- **REQUIRED ACTION**
For each entry below, copy the text exactly and leave out any picture.

===== PROVIDED MATERIAL =====

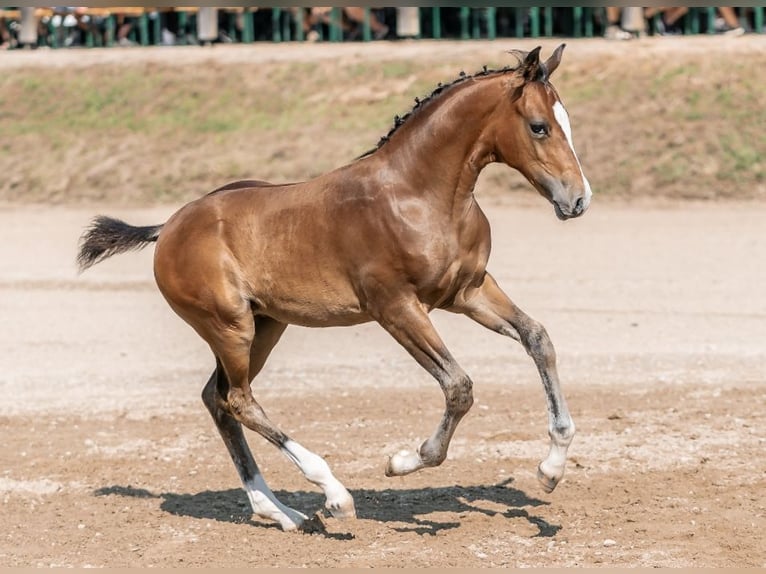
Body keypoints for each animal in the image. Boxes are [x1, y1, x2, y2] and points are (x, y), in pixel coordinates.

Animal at [78, 46, 592, 536]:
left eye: (566, 121)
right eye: (540, 127)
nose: (579, 199)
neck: (420, 195)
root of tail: (169, 226)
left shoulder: (467, 292)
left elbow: (538, 339)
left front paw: (550, 470)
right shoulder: (396, 307)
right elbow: (458, 387)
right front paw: (403, 461)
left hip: (266, 325)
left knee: (218, 399)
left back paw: (283, 513)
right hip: (230, 327)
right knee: (239, 400)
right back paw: (333, 495)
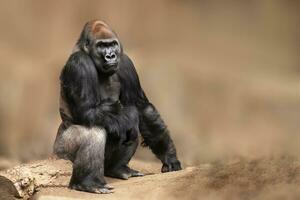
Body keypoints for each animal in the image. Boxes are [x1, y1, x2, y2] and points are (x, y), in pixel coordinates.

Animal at [52, 19, 182, 194]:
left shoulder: (126, 63)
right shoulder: (79, 63)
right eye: (101, 45)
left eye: (112, 44)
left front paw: (169, 156)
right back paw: (87, 183)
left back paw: (117, 169)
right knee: (95, 131)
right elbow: (88, 112)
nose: (110, 55)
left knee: (133, 127)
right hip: (60, 155)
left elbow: (141, 108)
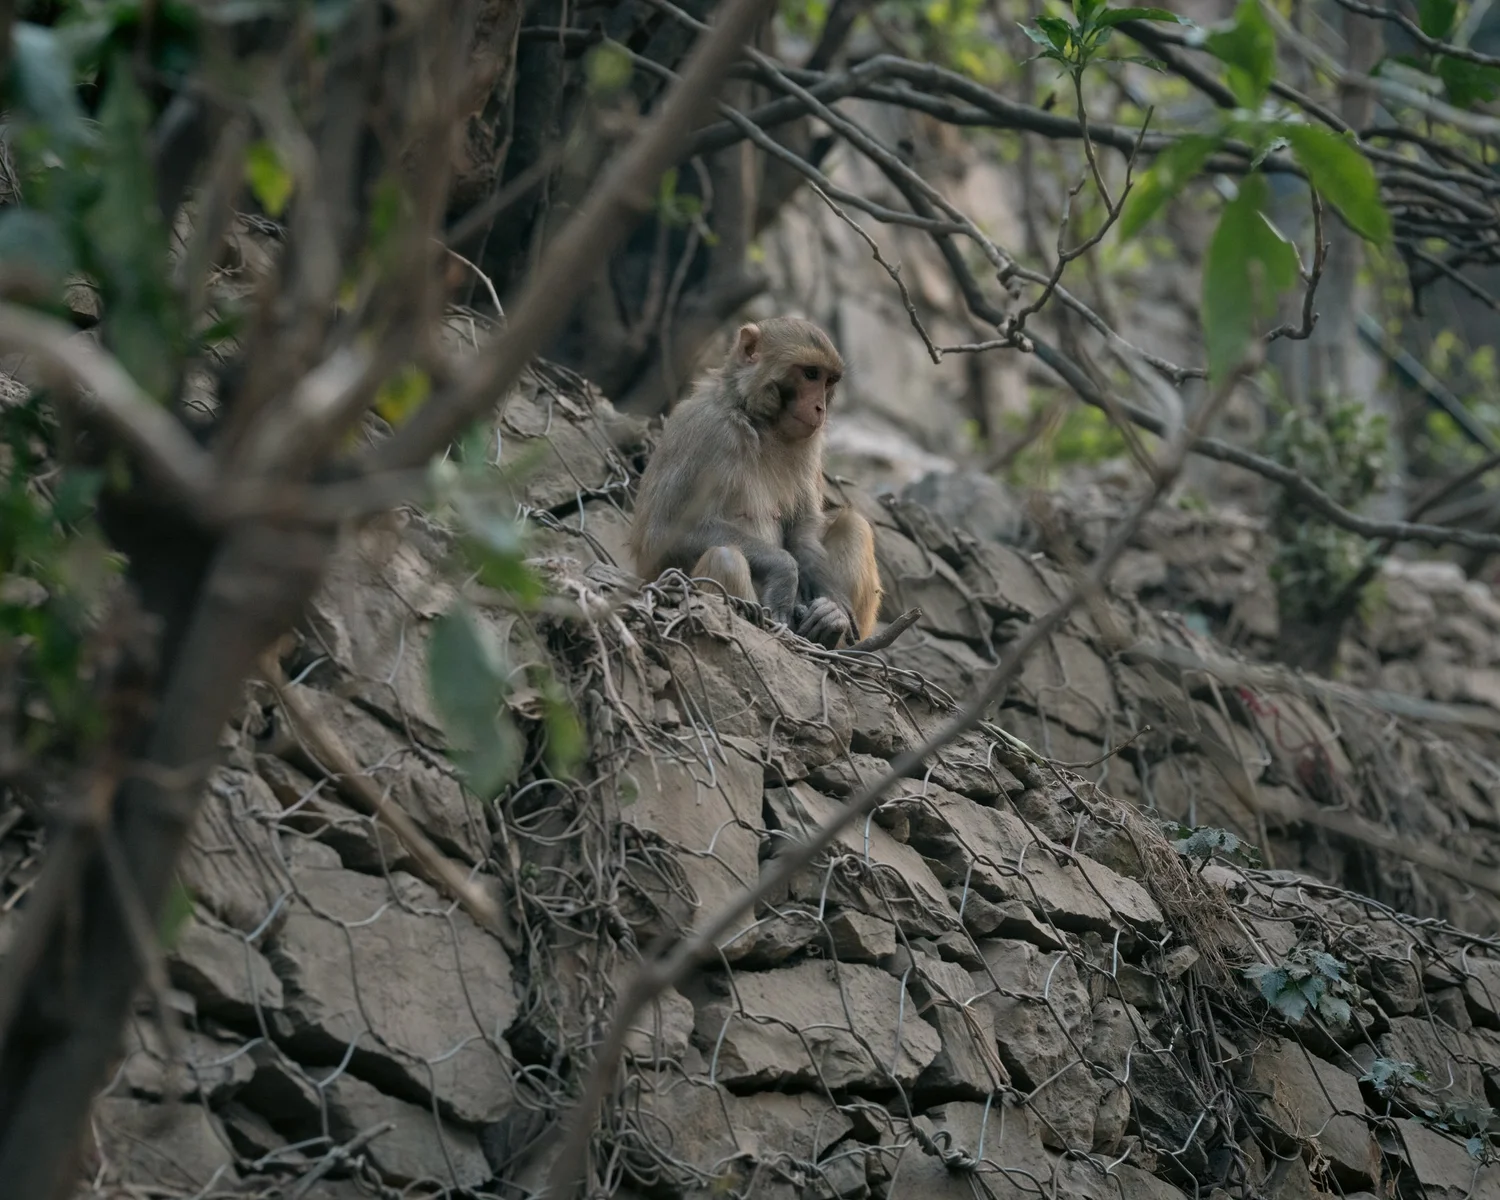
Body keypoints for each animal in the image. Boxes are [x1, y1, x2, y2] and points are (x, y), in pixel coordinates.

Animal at [629, 316, 883, 650]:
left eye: (828, 381)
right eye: (810, 374)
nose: (820, 408)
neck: (758, 422)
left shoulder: (809, 447)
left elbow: (801, 531)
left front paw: (833, 609)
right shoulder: (707, 431)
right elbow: (662, 533)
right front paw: (784, 571)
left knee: (855, 524)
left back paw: (832, 640)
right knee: (725, 559)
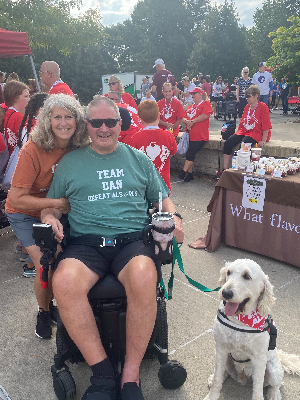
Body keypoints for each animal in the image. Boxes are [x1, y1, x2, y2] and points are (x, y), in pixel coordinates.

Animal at [204, 260, 300, 400]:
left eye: (247, 276)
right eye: (228, 272)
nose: (225, 293)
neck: (240, 320)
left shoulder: (259, 360)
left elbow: (258, 389)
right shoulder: (221, 349)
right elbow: (217, 378)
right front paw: (212, 395)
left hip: (273, 368)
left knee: (277, 384)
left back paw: (274, 394)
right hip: (226, 358)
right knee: (223, 372)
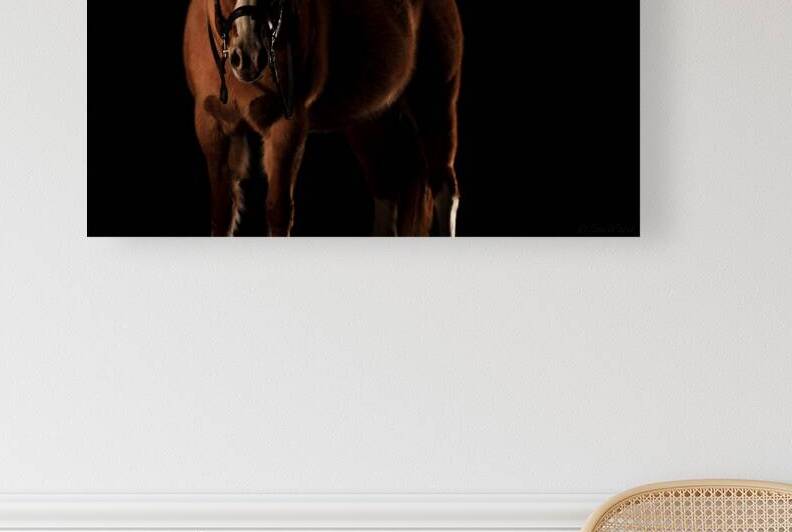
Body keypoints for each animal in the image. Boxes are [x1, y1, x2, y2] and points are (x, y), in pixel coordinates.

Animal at [183, 0, 463, 236]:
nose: (249, 56)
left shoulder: (287, 128)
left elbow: (278, 210)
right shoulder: (213, 129)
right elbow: (222, 212)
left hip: (435, 105)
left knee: (444, 188)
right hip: (369, 121)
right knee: (384, 188)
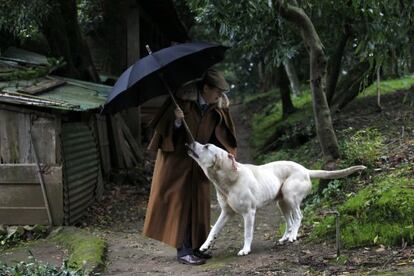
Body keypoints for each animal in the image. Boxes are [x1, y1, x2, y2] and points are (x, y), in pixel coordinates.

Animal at [185, 142, 366, 256]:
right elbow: (214, 229)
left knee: (298, 217)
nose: (190, 141)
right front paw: (205, 245)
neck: (227, 179)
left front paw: (246, 249)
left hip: (290, 196)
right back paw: (286, 236)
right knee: (289, 221)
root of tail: (305, 170)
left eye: (207, 146)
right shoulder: (226, 213)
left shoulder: (249, 213)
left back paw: (293, 236)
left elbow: (247, 233)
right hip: (282, 202)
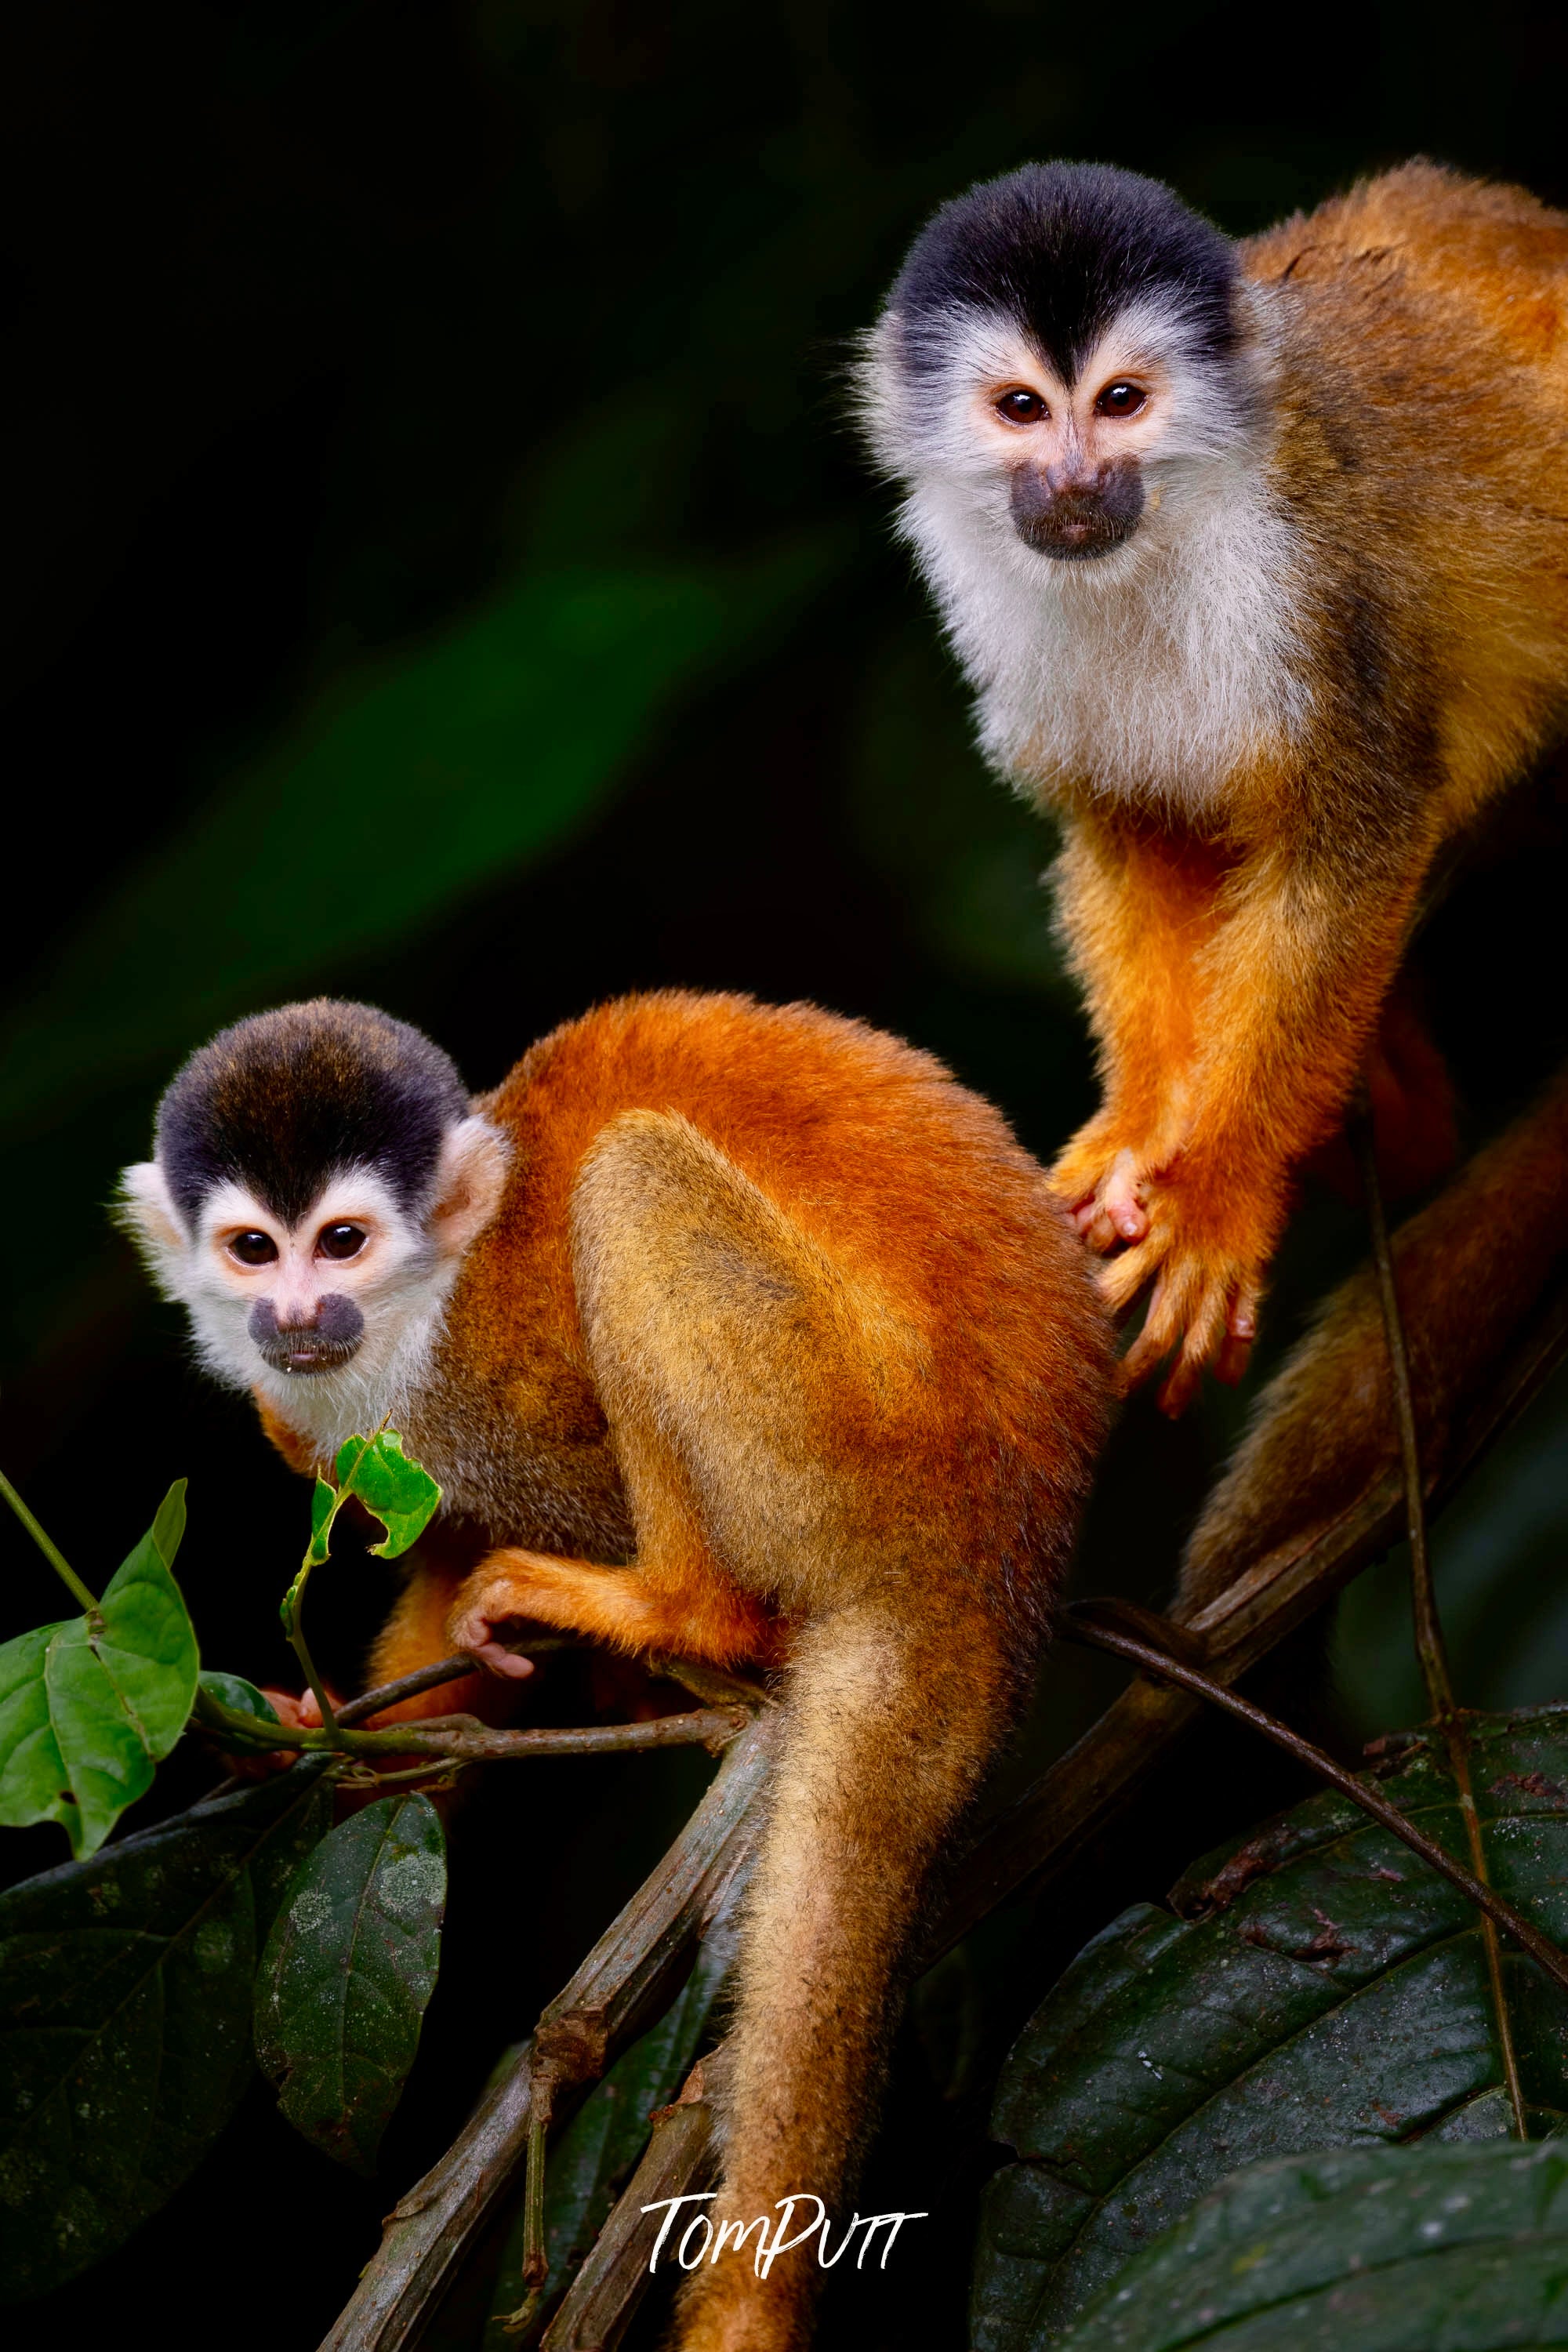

=====

- **OUTPUT BELOW**
Body keypoints for each animal in the image. Boxes are [x1, y1, x2, y2] and points are (x, y), in pixel coordinates.

Animal at [78, 46, 592, 536]:
left eye: (566, 121)
right eye: (540, 127)
nose: (579, 199)
neck: (420, 195)
root of tail: (169, 226)
left shoulder: (467, 292)
left elbow: (538, 339)
left front paw: (550, 470)
right shoulder: (396, 307)
right elbow: (458, 387)
right front paw: (403, 461)
left hip: (266, 325)
left knee: (218, 399)
left back paw: (283, 513)
right hip: (230, 327)
right knee: (239, 400)
right back paw: (333, 495)
Body keypoints for each animal in the image. Boxes are [x1, y1, x2, y2] and points are (x, y), in pixel coordinates.

Animal at [52, 19, 182, 194]:
left shoulder: (126, 63)
right shoulder: (79, 63)
right eye: (101, 45)
left eye: (112, 44)
left front paw: (169, 156)
right back paw: (87, 183)
left back paw: (117, 169)
right knee: (95, 131)
right elbow: (88, 112)
nose: (110, 55)
left knee: (133, 127)
right hip: (60, 155)
left elbow: (141, 108)
Body keypoints for each animal in the image. Boxes are [x1, y1, x2, y2] and points are (x, y), in pixel coordinates.

Animal at [629, 316, 883, 650]:
left eye: (828, 381)
right eye: (810, 374)
nose: (820, 408)
neck: (758, 422)
left shoulder: (809, 447)
left elbow: (801, 531)
left front paw: (833, 609)
right shoulder: (707, 431)
right elbow: (662, 533)
right front paw: (784, 571)
left knee: (855, 524)
left back paw: (832, 640)
right knee: (725, 559)
Body keypoints for each animal in the image. Boxes are [x1, y1, x2, y2] and points are (x, y), in pixel coordinates.

Animal at [204, 260, 300, 400]:
left eye: (247, 276)
right eye: (228, 272)
nose: (225, 293)
neck: (240, 320)
left shoulder: (259, 360)
left elbow: (258, 389)
right shoulder: (221, 349)
right elbow: (217, 378)
right front paw: (212, 395)
left hip: (273, 368)
left knee: (277, 384)
left back paw: (274, 394)
right hip: (226, 358)
right knee: (223, 372)
Body keypoints for each animal in the image. Boxes are [x1, y1, x2, y2] and points are (x, y), in pixel coordinates.

Animal at [183, 0, 463, 236]:
nose: (249, 56)
left shoulder: (287, 128)
left elbow: (278, 210)
right shoulder: (213, 129)
right elbow: (222, 212)
left hip: (435, 105)
left knee: (444, 188)
right hip: (369, 121)
right knee: (384, 188)
Body keypoints for each animal in the image. Boxes are [x1, y1, x2, y2] and points are (x, y), in pixel coordinates.

Animal at [185, 142, 366, 256]:
right elbow: (214, 229)
left knee: (298, 217)
nose: (190, 141)
right front paw: (205, 245)
neck: (227, 179)
left front paw: (246, 249)
left hip: (290, 196)
right back paw: (286, 236)
right knee: (289, 221)
root of tail: (305, 170)
left eye: (207, 146)
right shoulder: (226, 213)
left shoulder: (249, 213)
left back paw: (293, 236)
left elbow: (247, 233)
right hip: (282, 202)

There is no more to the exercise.